You find yourself shocked by how an experience of such vivid verisimilitude can be fossilizsed into a mere memory buried in the strata of what feels like a wholly different person, living a wholly different life — it was you who then lived it, and you who now remembers it, and yet the two yous have almost nothing in common. They now lead different lives, love different loves, dream different dreams. Hardly a habit unites them. Even most of the cells in the body striding down that street are different.
What, then, makes you you? And what is inside that cocoon of certitudes we call a self? It’s an abiding question with which each of us tussles sometimes, and one which has occupied some of humanity’s most fertile minds. The ancient Greeks addressed it in the brilliant 'Ship of Theseus' thought experiment.

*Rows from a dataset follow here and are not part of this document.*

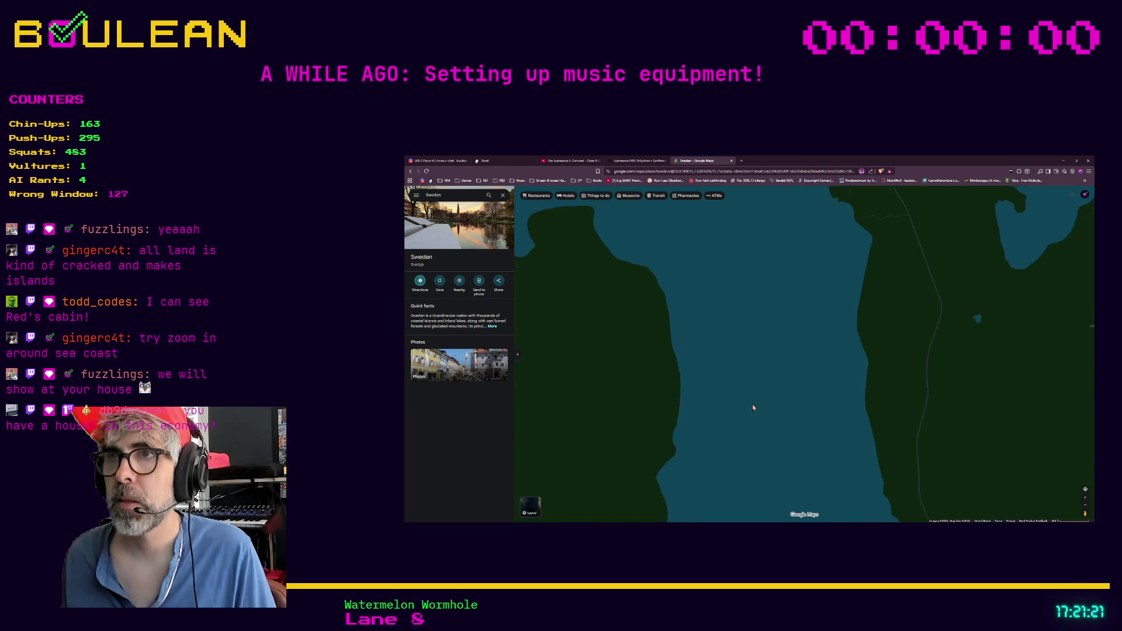
scroll(743, 329, down, 3)
drag(743, 329, 768, 280)
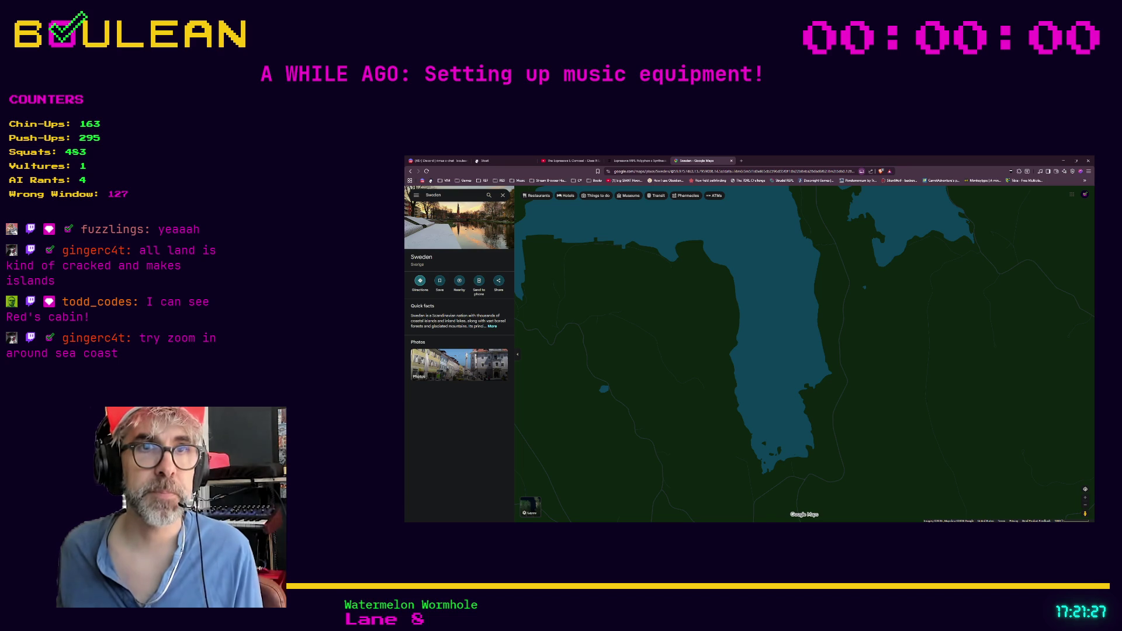
- Zoom out from the lake and shift the view toward northern Norway and Sweden
scroll(669, 387, down, 2)
scroll(669, 387, down, 3)
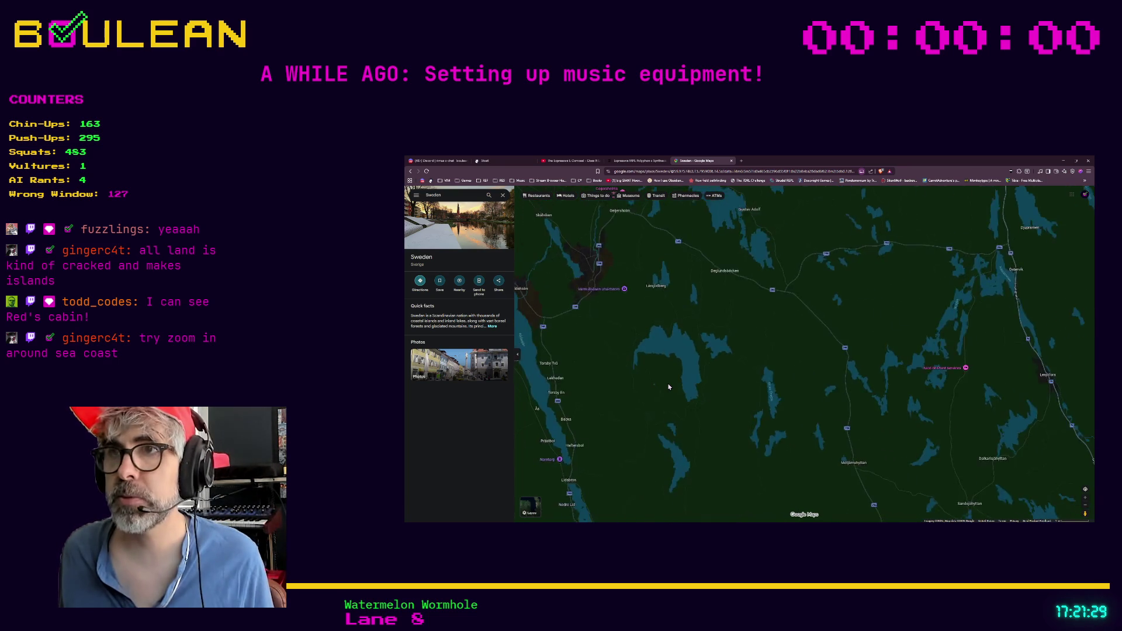
scroll(633, 384, down, 5)
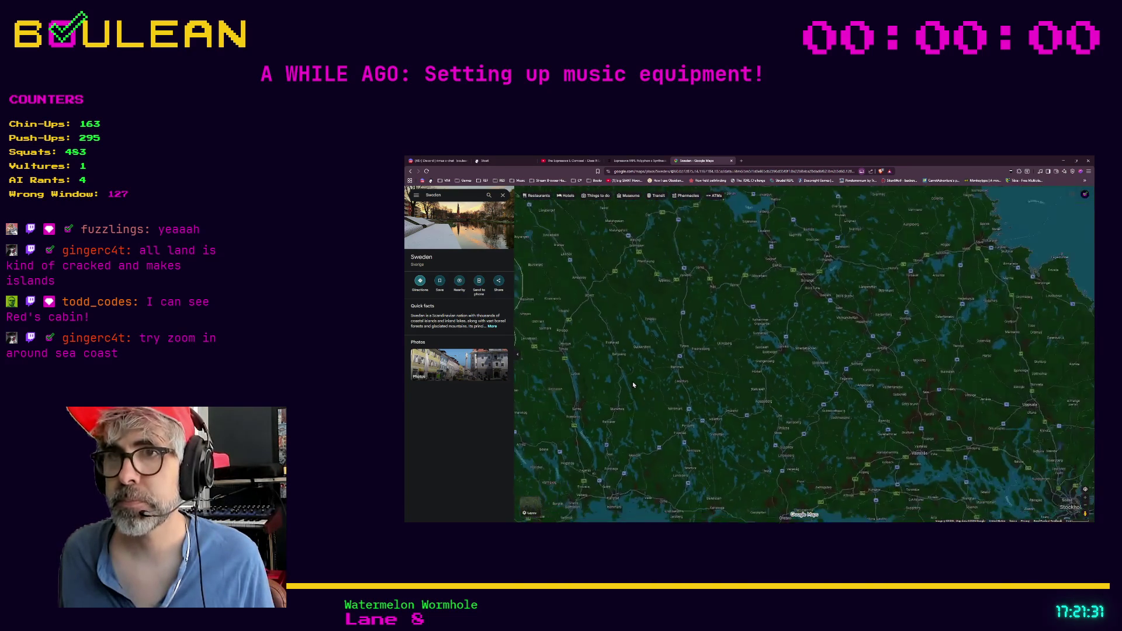
scroll(673, 368, down, 3)
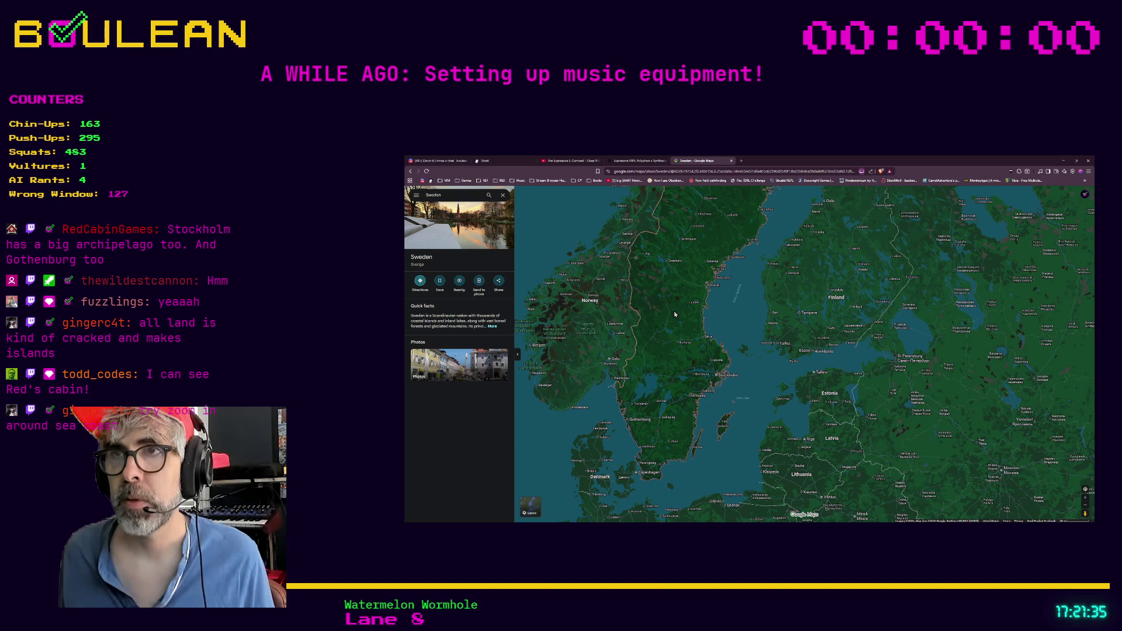
drag(674, 329, 696, 356)
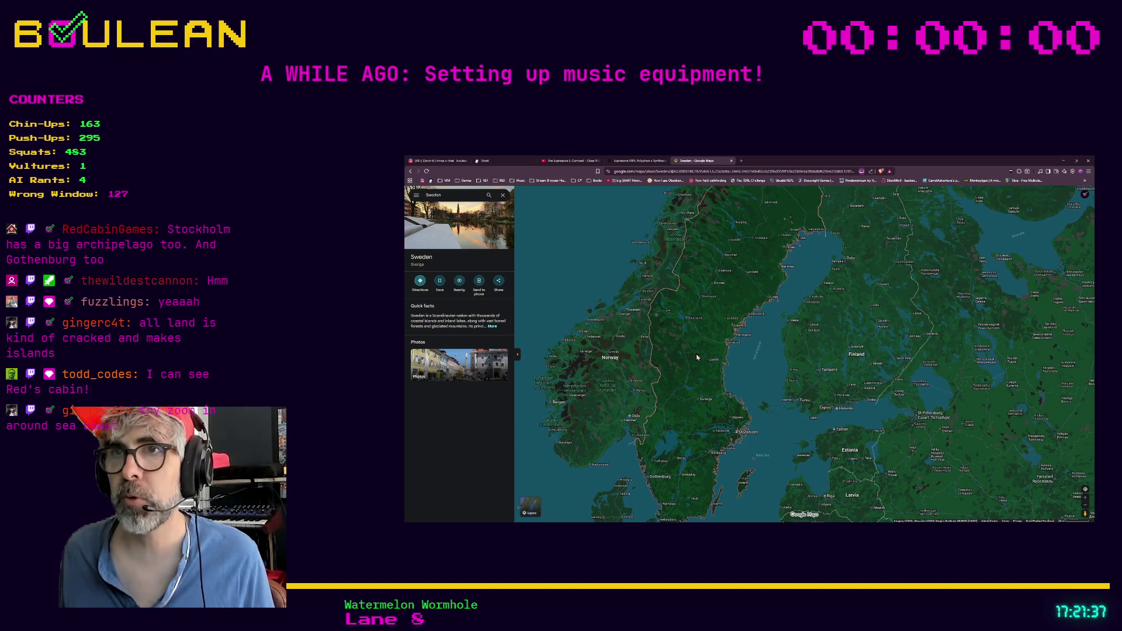
- Zoom in across the coastal islands, centring the small islands on the map
scroll(725, 379, up, 5)
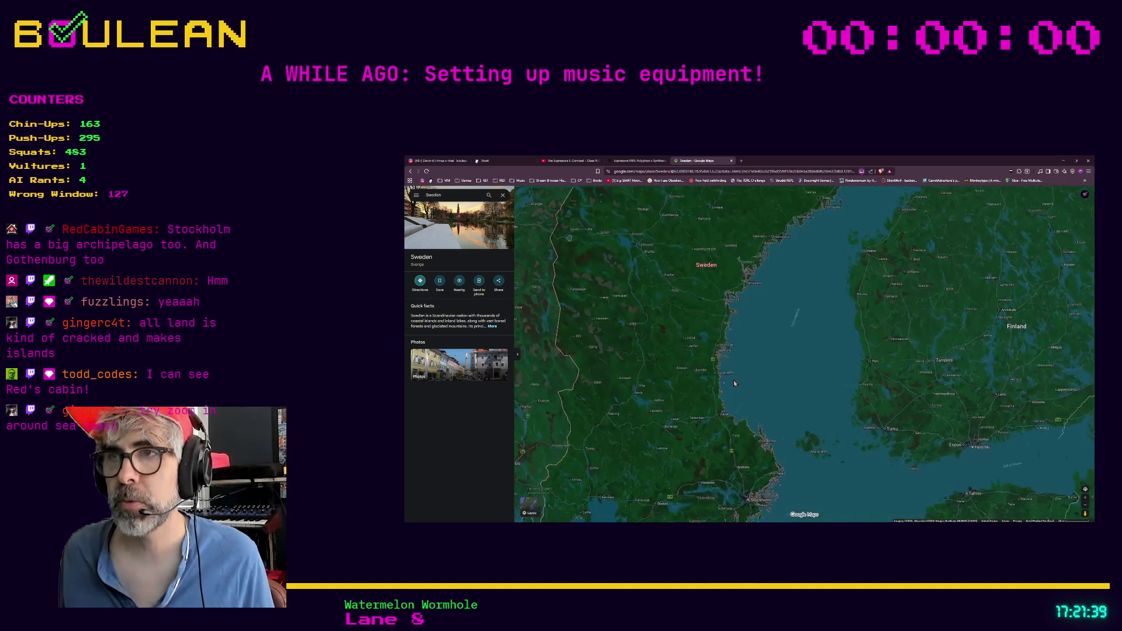
scroll(739, 391, up, 3)
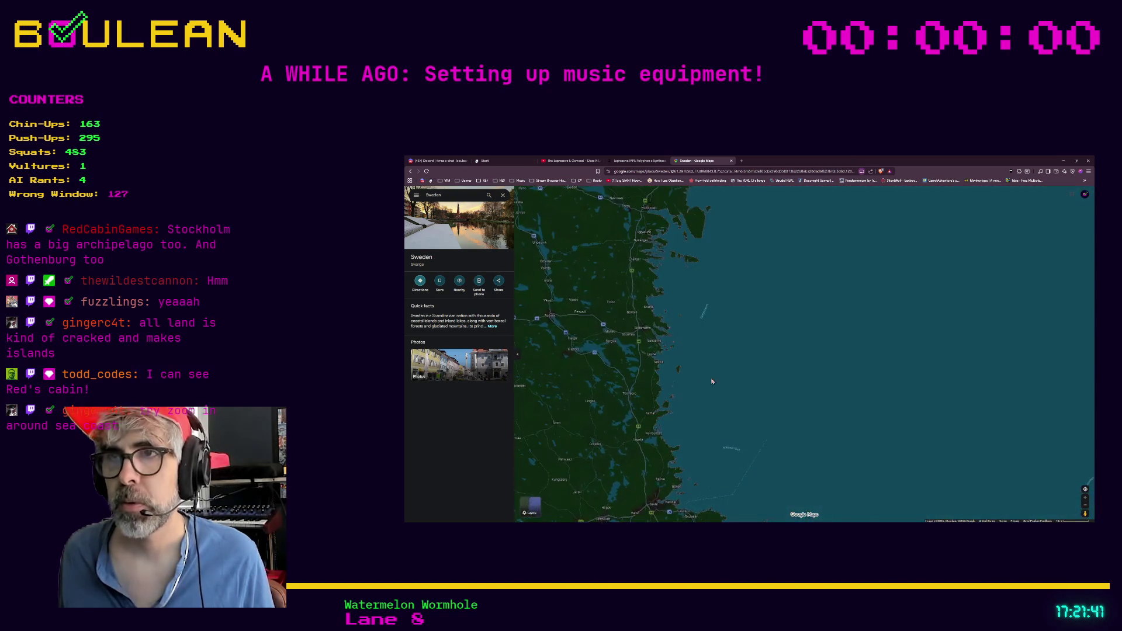
scroll(723, 377, up, 4)
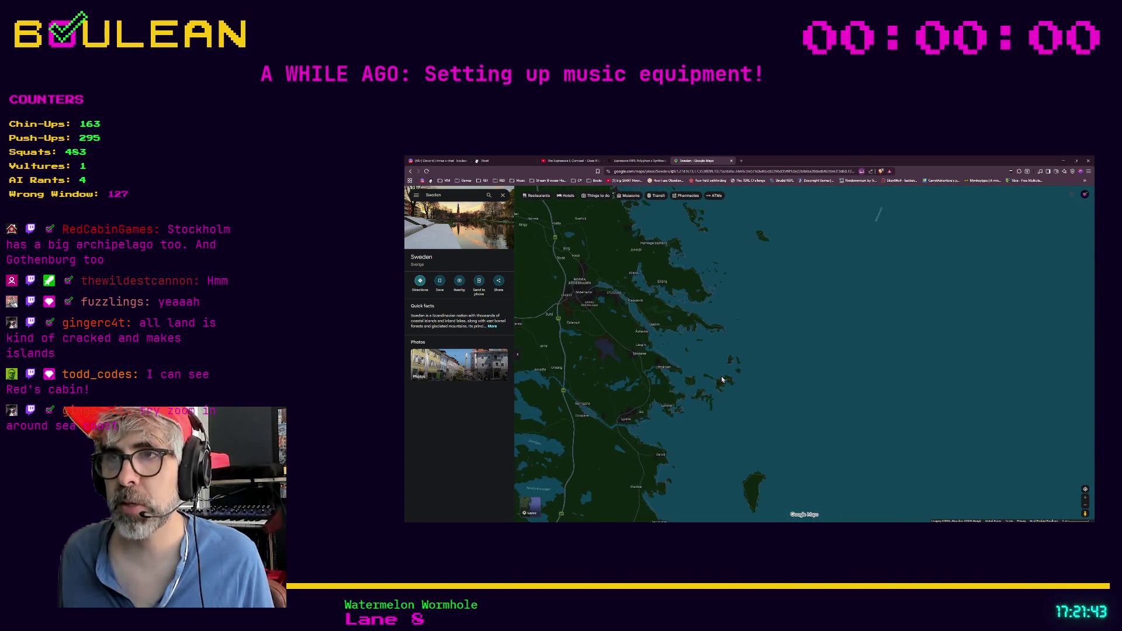
drag(718, 382, 680, 386)
scroll(688, 381, up, 1)
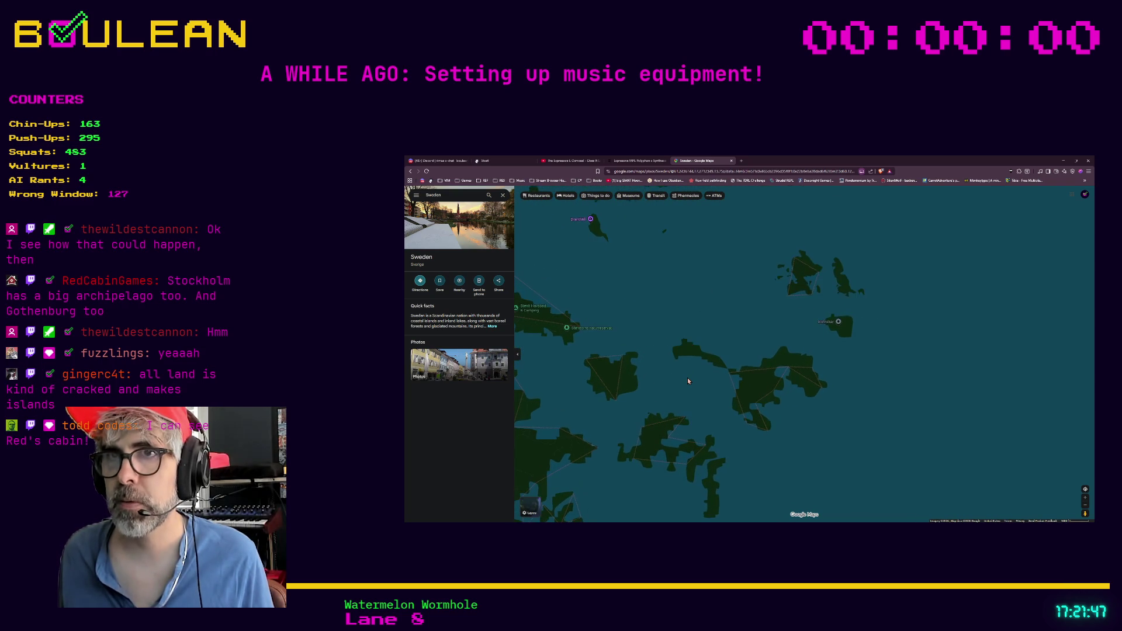
drag(771, 316, 724, 388)
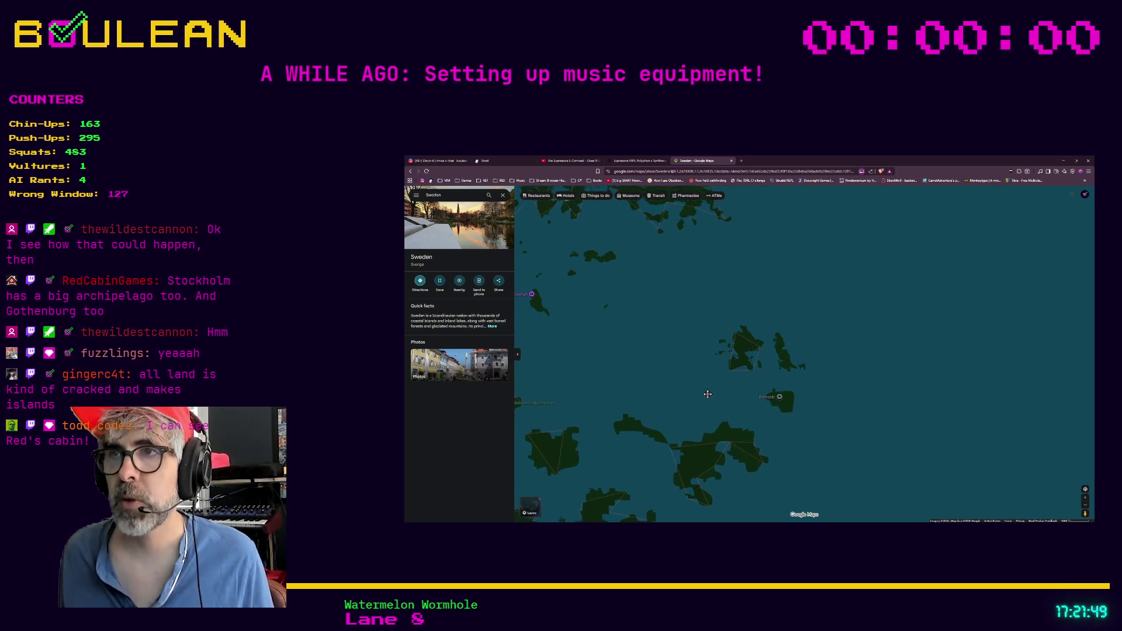
scroll(728, 379, up, 4)
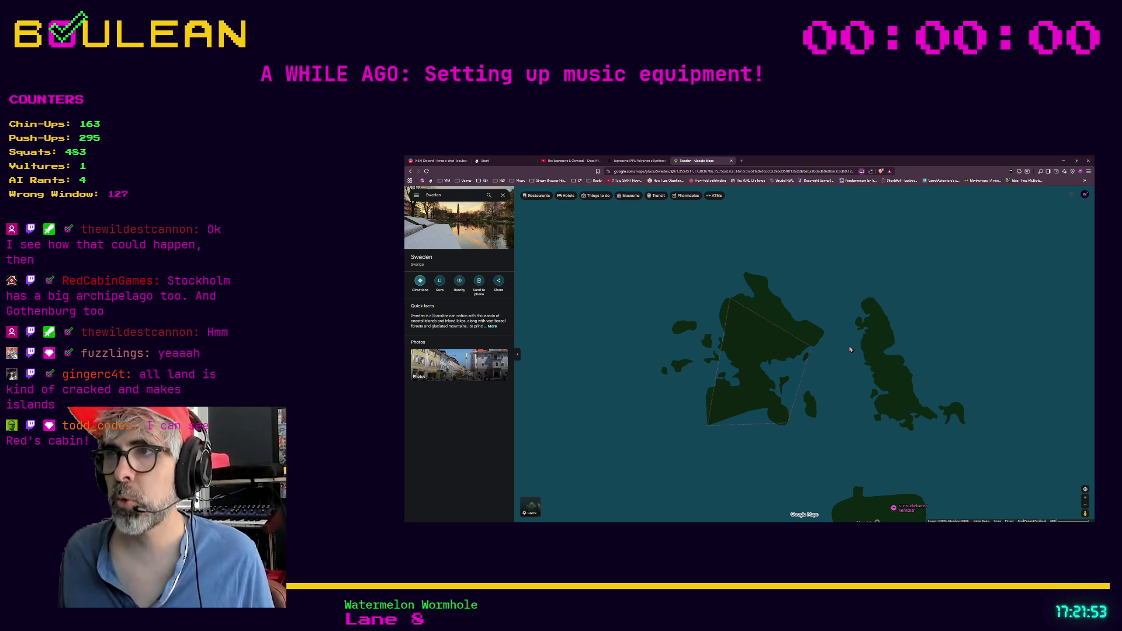
- Zoom back out to the Scandinavia overview and recentre it on Sweden
scroll(651, 283, down, 5)
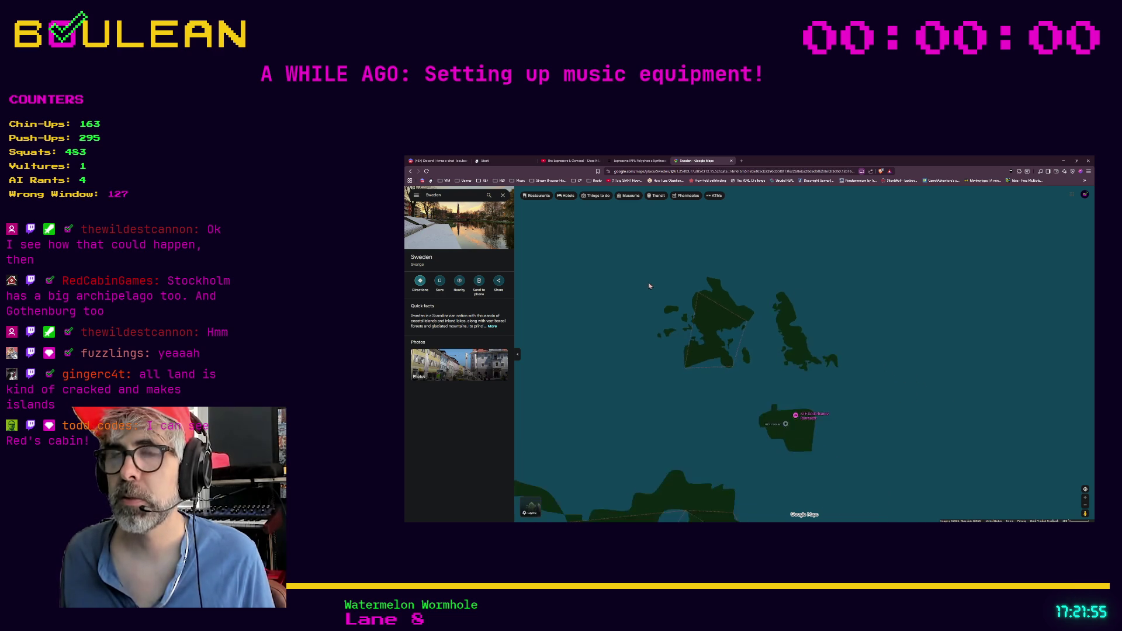
scroll(616, 264, down, 2)
scroll(665, 343, up, 5)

Two millennia before modern psychologists came to think about it, the great Greek historian and writer Plutarch examined it more lucidly than anyone before or since. In a brilliant thought experiment known as 'The Ship of Theseus', or Theseus’s paradox, Plutarch asks: "If the ship on which Theseus sailed has been so heavily repaired and nearly every part replaced, is it still the same ship — and, if not, at what point did it stop being the same ship?"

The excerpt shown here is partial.